The addition of macro-fibers to concrete slabs on ground have been shown to increase flexural capacity, fatigue resistance, reduce crack deterioration rates, and assist in shear transfer across joints and cracks. A laboratory study was performed to determine the benefits of macro-fibers in roller-compacted concrete (RCC) for pavements by measuring the change in RCCs mechanical properties and comparing it to conventional fiber-reinforced concrete for pavements. Six fiber types, four synthetic and two steel, with several fiber geometries were incorporated into RCC mixtures at two dosage levels (0.2% and 0.4% by volume).

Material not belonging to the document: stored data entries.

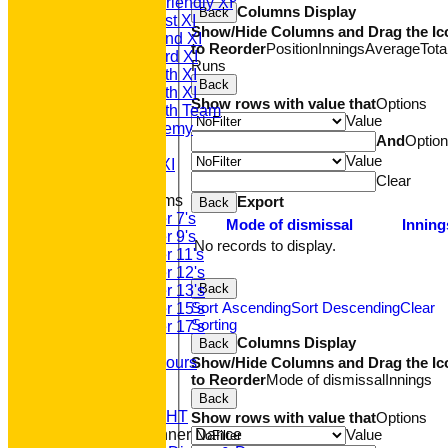
Saturday Friendly XI
Columns Display
Back
Saturday 1st XI
Show/Hide Columns and Drag the Ic
Saturday 2nd XI
to Reorder
Position
Innings
Average
Tota
Saturday 3rd XI
Runs
Saturday 4th XI
Back
Saturday 5th XI
Show rows with value that
Options
Saturday 6th Team
Value
GPR Academy
And
Optio
1st XI LC
Value
Sunday A XI
Clear
Junior Teams
Export
Back
Under 7's
Mode of dismissal
Inning
Under 9's
No records to display.
Under 11's
Under 12's
Back
Under 13's
Sort Ascending
Sort Descending
Clear
Under 15's
Sorting
Under 17's
Columns Display
Back
Club Honours
Show/Hide Columns and Drag the Ic
Junior Honours
to Reorder
Mode of dismissal
Innings
Club Awards
Previous Events
Back
RACE NIGHT
Show rows with value that
Options
Value
Annual Dinner Dance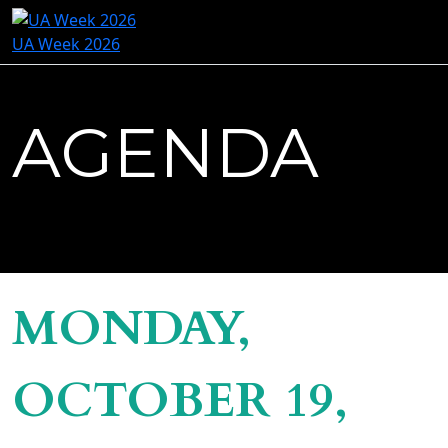
UA Week 2026
AGENDA
MONDAY,
OCTOBER 19,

The addition of synthetic macro-fibers increased the maximum dry density (MDD) over the control RCC mix by reducing the internal friction between aggregates whereas steel fiber had a limited impact on the MDD of RCC. For several fiber types, the resultant RCC with fibers had a statistically significant increase in compressive and split tensile strength relative to the control RCC mix. The addition of fibers did not increase the flexural strength of RCC but did noticeably improve the post-peak and residual strength capacity of RCC. The increases in residual strength were dependent on the fiber type and geometry, similar to the behavior in conventional Portland cement concrete (PCC). The fracture properties of RCC with fibers based on disk-shaped compact tension (DCT) tests were shown to be similar or greater than PCC with fibers which indicates both RCC and PCC pavements, when properly constructed, will have similar fracture and fatigue resistance.